▸ **Data for processing**
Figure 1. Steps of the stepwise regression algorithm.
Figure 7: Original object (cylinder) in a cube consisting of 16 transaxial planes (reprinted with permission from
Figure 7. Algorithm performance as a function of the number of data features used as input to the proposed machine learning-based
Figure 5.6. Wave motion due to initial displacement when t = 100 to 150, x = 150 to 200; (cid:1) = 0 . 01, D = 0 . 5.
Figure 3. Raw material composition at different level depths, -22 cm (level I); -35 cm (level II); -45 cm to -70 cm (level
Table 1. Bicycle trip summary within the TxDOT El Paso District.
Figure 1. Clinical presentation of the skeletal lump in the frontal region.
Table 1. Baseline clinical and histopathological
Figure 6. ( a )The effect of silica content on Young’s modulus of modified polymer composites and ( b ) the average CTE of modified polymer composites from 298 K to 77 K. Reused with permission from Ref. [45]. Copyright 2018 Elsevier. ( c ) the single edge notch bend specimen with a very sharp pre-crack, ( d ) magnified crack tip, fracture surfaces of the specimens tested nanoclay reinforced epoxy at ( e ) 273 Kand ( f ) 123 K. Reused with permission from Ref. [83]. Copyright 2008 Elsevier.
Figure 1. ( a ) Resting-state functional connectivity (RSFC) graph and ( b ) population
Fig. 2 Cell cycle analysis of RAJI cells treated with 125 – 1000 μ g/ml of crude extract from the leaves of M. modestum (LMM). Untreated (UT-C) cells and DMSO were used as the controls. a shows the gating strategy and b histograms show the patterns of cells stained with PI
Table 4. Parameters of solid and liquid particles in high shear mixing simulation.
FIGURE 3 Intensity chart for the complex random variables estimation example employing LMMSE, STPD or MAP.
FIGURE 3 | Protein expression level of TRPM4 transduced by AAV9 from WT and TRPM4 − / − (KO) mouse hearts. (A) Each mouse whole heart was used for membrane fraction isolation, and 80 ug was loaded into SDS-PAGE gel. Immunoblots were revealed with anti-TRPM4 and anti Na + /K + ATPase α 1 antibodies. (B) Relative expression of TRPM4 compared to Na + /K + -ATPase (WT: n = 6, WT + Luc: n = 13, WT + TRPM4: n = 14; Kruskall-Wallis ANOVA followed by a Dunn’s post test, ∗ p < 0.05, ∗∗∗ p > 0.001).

▸ **Your assignment**
Say how many lines in the records hold the string "Table", please, and add no other words.

▸ **Expected output**
3